SET EXERCISE 1 - Decide whether each statement agrees with the stale NFS file handle thread, answering yes or no and quoting the words from the thread that settle it. (a) The NFS client runs SunOS 4.0.3. (b) The read failure happens every time the daemon reads the file. (c) The reply says expire renames active to nactive.
SET EXERCISE 2 - According to the reply in the stale NFS file handle thread, what does every inode on an NFS server have?
SET EXERCISE 3 - Please write the next part of the stale NFS file handle thread, starting after its last sentence.

PAGE EXTRACT -
=-=-=-=-=
[comp.protocols.nfs] what causes a stale file handle?

rayan@cs.toronto.edu (Rayan Zachariassen) (09/10/89)

I have an application which sits as a daemon with a bunch of files open
all the time, to avoid reopening them 3 times a second when things get
busy.  One of the files it keeps open is the active file for news on an
NFS partition.  Once in a blue moon, non-repeatable but occurring in clusters,
an lseek() followed by a read() (actually rewind() and fgets()) on the open
file descriptor (pointer) will fail with a stale NFS file handle error.
This happens inside stdio, but this is the error reported by trace on the
active daemon.

To summarize:

NFS client (SunOS 4.0.3) has daemon keeping file open for read on NFS server
(SunOS 3.5), said file is frequently modified locally on the server, perhaps
even recreated (i.e. unlinked and new independent file by same name created)
by the server.

Question:

Why is the stale NFS handle error returned?  Any way to compensate within
the daemon apart from doing a close()/open() sequence?  Any way to tell
that a read() will return ESTALE without actually doing the read() ?

Hypothesis:

NFS doesn't deal as expected ("unix semantics") with disappearing file links.

Any info would be appreciated.

rayan

chuq@Apple.COM (Chuq Von Rospach) (09/10/89)

>Question:

>Why is the stale NFS handle error returned?  Any way to compensate within
>the daemon apart from doing a close()/open() sequence?  Any way to tell
>that a read() will return ESTALE without actually doing the read() ?

A stale file handle is reported when the Fhandle to the file in question
becomes out of date. Every inode on an NFS-server has a generation count
that is modified whenever that inode is re-used (or whenever fsirand is run,
like when you run newfs).

What's probably happening to you, since this is a news partition, is that
expire is being run. As part of expire, a new active file is created, then
there's a renaming of active to oactive and nactive to active. Your daemon
now has an fhandle pointing to what is now oactive.
=-=-=-=-=
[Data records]
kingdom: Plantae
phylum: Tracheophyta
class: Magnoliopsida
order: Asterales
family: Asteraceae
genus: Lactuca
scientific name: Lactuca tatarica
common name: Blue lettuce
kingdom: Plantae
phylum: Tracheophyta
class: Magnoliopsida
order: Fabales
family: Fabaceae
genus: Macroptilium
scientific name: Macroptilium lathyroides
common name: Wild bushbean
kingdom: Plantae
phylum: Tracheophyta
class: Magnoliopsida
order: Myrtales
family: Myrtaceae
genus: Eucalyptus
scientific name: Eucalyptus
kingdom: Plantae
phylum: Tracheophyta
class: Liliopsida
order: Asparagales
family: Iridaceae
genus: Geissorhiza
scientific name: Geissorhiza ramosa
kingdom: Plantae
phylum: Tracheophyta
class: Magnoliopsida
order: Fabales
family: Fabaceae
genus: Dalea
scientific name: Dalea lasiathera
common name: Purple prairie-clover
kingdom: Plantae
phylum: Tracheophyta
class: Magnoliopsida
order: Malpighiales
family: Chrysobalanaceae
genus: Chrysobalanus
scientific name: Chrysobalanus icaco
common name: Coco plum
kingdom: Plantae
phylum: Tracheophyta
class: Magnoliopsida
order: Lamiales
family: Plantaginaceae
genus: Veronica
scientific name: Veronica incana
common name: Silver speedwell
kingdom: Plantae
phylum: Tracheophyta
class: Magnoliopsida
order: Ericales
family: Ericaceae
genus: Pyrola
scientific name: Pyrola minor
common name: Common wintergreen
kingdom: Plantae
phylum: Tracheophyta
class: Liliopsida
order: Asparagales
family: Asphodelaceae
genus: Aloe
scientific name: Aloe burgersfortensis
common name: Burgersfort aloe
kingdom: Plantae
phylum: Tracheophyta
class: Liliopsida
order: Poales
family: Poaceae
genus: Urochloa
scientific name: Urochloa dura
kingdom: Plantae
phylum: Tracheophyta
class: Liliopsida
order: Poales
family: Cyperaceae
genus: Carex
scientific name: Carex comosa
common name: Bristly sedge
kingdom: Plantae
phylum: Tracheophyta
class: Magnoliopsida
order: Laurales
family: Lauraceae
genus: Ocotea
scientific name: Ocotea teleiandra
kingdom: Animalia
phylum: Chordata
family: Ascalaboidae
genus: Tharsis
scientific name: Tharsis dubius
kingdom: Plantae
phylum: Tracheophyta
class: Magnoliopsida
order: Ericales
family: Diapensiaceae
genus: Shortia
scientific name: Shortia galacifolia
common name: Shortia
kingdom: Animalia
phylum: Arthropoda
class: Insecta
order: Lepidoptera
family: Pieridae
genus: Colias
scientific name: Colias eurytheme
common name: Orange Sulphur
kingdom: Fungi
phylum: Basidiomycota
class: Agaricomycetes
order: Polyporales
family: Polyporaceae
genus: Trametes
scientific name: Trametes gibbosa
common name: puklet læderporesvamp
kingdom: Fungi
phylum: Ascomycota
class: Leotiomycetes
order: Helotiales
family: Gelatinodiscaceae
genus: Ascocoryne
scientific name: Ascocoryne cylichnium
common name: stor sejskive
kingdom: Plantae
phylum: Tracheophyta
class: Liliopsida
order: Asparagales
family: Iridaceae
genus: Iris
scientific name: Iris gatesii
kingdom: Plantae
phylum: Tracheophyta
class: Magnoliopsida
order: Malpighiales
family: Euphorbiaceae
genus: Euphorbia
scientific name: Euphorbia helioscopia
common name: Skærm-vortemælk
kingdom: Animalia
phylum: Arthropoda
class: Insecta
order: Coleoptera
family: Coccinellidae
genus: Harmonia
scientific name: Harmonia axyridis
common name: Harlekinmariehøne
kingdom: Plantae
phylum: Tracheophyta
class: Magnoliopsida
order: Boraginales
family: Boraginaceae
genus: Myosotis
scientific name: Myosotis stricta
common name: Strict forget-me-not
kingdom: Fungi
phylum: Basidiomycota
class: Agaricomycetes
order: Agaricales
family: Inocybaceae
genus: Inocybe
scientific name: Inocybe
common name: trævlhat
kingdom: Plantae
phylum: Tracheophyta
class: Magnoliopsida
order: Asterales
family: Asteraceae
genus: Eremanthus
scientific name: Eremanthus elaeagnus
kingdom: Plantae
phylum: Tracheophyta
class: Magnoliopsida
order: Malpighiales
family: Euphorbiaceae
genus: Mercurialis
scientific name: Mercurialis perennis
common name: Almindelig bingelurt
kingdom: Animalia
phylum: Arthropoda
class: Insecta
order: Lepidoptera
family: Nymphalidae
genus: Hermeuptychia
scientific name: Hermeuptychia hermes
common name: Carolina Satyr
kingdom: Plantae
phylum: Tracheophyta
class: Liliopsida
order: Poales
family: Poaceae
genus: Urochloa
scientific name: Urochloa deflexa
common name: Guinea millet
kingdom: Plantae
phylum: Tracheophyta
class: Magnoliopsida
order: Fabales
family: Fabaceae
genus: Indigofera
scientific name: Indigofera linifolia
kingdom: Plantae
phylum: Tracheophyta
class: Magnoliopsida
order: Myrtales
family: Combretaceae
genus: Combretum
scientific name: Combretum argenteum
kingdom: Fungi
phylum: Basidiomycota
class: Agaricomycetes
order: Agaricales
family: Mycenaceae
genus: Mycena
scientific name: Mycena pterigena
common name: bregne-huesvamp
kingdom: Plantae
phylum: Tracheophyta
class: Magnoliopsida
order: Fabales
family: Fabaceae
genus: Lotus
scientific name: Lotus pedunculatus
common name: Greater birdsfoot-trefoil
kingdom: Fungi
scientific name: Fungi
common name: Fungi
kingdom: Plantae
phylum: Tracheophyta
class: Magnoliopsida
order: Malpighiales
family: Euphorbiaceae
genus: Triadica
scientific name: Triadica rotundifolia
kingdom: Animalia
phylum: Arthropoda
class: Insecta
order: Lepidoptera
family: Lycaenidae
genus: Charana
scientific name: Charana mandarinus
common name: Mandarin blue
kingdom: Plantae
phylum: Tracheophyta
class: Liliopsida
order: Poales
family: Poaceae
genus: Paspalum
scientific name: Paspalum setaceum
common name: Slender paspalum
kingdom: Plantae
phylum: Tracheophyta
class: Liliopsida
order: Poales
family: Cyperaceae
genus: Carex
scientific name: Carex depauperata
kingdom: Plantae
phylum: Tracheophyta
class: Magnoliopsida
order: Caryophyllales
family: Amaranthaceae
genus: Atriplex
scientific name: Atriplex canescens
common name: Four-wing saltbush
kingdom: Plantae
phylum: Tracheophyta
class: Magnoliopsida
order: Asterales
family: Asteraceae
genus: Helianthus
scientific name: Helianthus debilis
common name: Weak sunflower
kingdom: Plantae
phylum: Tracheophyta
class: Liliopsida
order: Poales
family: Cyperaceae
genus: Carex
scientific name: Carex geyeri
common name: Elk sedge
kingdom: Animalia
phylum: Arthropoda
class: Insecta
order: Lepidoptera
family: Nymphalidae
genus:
=-=-=-=-=
TASK RESULT 1 -
(a) Yes: "NFS client (SunOS 4.0.3)"
(b) No: "Once in a blue moon, non-repeatable but occurring in clusters"
(c) No: "there's a renaming of active to oactive and nactive to active"

TASK RESULT 2 - A generation count that is modified whenever that inode is re-used, or whenever fsirand is run.

TASK RESULT 3 -
Since NFS is stateless, the fhandle has a generation count to avoid the
following scenario:

o client opens server:/tmp/foo
o server deletes /tmp/foo
o server creates new file /tmp/financial_data (which happens to re-use the
  same inode)
o client attempts to use the fhandle given it by /tmp/foo. Without the
  generation count, since the fhandle would point to an inode with a real
  file attached, the access would succeed, even though the file you opened
  has nothing to do with the data you are now playing with.

Generally, you'll see stale fhandles under two circumstances:

o the filesystem you have mounted gets restored from backup and you haven't
  umounted it.
o the file you have open has been deleted and re-created.

the stale message is a way of telling you that something has happened to the
file since you opened it that makes the fhandle you have invalid, so you
don't continue using an fhandle that may well be pointing to incorrect data.


-- 

Chuq Von Rospach      <+>     Editor,OtherRealms     <+>     Member SFWA/ASFA
         chuq@apple.com   <+>  CI$: 73317,635  <+>  AppleLink: CHUQ
      [This is myself speaking. No company can control my thoughts.]

        Perhaps I should say Dr. *Von* Rospach, Dr. Rospach? (Gasp)